Re: [PATCH] power: supply: bq27xxx_battery: Do not return ENODEV when busy

From: Pali Rohár
Date: Sat Sep 14 2024 - 04:25:04 EST


Hello Jerry,

I think that this issue should be handled in different way.

First thing is to propagate error and not change it to -ENODEV. This is
really confusing and makes debugging harder.

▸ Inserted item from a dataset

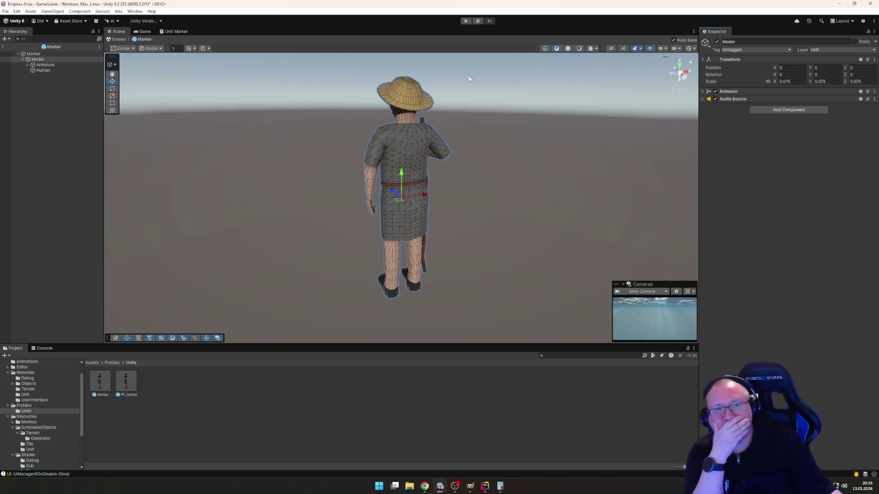
Step: Enter Play mode, leave prefab mode, and select the Units, Unit 1 and Unit 2 Settlers, focusing Unit 1
key("ctrl+p")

Second thing, if bq27xxx_read() returns -EBUSY, sleep few milliseconds
and call bq27xxx_read() again.

This should cover the issue which you are observing and also fixing the
problem which you introduced in your change (interpreting error code as
bogus cache data).

Anyway, which bus is BQ27Z561-R2 using (i2c?)? And how is EBUSY
indicated or transferred over wire?

Pali

On Saturday 14 September 2024 02:57:39 Jerry Lv wrote:
> Hi Pali,
>
> (Sorry for inconvineient! previous email was rejected by some email list for some HTML part, so I edit it and send it again.)
>
> Yes, bq27xxx_read() will return -EBUSY, and bq27xxx_read() will be called in many functions.
>
> In our product, some different applications may access the gauge BQ27Z561-R2, and we see many times the returned error code is -ENODEV.
> After debugging it by oscillograph and adding some debug info, we found the device is busy sometimes, and it will recover very soon(a few milliseconds).
> So, we want to exclude the busy case before return -ENODEV.
>
> Best Regards,
> Jerry
>
> On Friday 13 September 2024 16:45:37 Jerry Lv wrote:
> > Multiple applications may access the device gauge at the same time, so the
> > gauge may be busy and EBUSY will be returned. The driver will set a flag to
> > record the EBUSY state, and this flag will be kept until the next periodic
> > update. When this flag is set, bq27xxx_battery_get_property() will just
> > return ENODEV until the flag is updated.
>
> I did not find any evidence of EBUSY. Which function and to which caller
> it returns? Do you mean that bq27xxx_read() returns -EBUSY?
>
> > Even if the gauge was busy during the last accessing attempt, returning
> > ENODEV is not ideal, and can cause confusion in the applications layer.
>
> It would be better to either propagate correct error or return old value
> from cache...
>
> > Instead, retry accessing the gauge to update the properties is as expected.
> > The gauge typically recovers from busy state within a few milliseconds, and
> > the cached flag will not cause issues while updating the properties.
> >
> > Signed-off-by: Jerry Lv <Jerry.Lv@xxxxxxxx>
> > ---
> > drivers/power/supply/bq27xxx_battery.c | 2 +-
> > 1 file changed, 1 insertion(+), 1 deletion(-)
> >
> > diff --git a/drivers/power/supply/bq27xxx_battery.c b/drivers/power/supply/bq27xxx_battery.c
> > index 750fda543308..eefbb5029a3b 100644
> > --- a/drivers/power/supply/bq27xxx_battery.c
> > +++ b/drivers/power/supply/bq27xxx_battery.c
> > @@ -2029,7 +2029,7 @@ static int bq27xxx_battery_get_property(struct power_supply *psy,
> > bq27xxx_battery_update_unlocked(di);
> > mutex_unlock(&di->lock);
> >
> > - if (psp != POWER_SUPPLY_PROP_PRESENT && di->cache.flags < 0)
> > + if (psp != POWER_SUPPLY_PROP_PRESENT && di->cache.flags < 0 && di->cache.flags != -EBUSY)
> > return -ENODEV;
>
> ... but ignoring error and re-using the error return value as flags in
> code later in this function is bad idea.
>
> >
> > switch (psp) {
> >
> > ---
> > base-commit: da3ea35007d0af457a0afc87e84fddaebc4e0b63
> > change-id: 20240913-foo-fix2-a0d79db86a0b
> >
> > Best regards,
> > --
> > Jerry Lv <Jerry.Lv@xxxxxxxx>
> >
>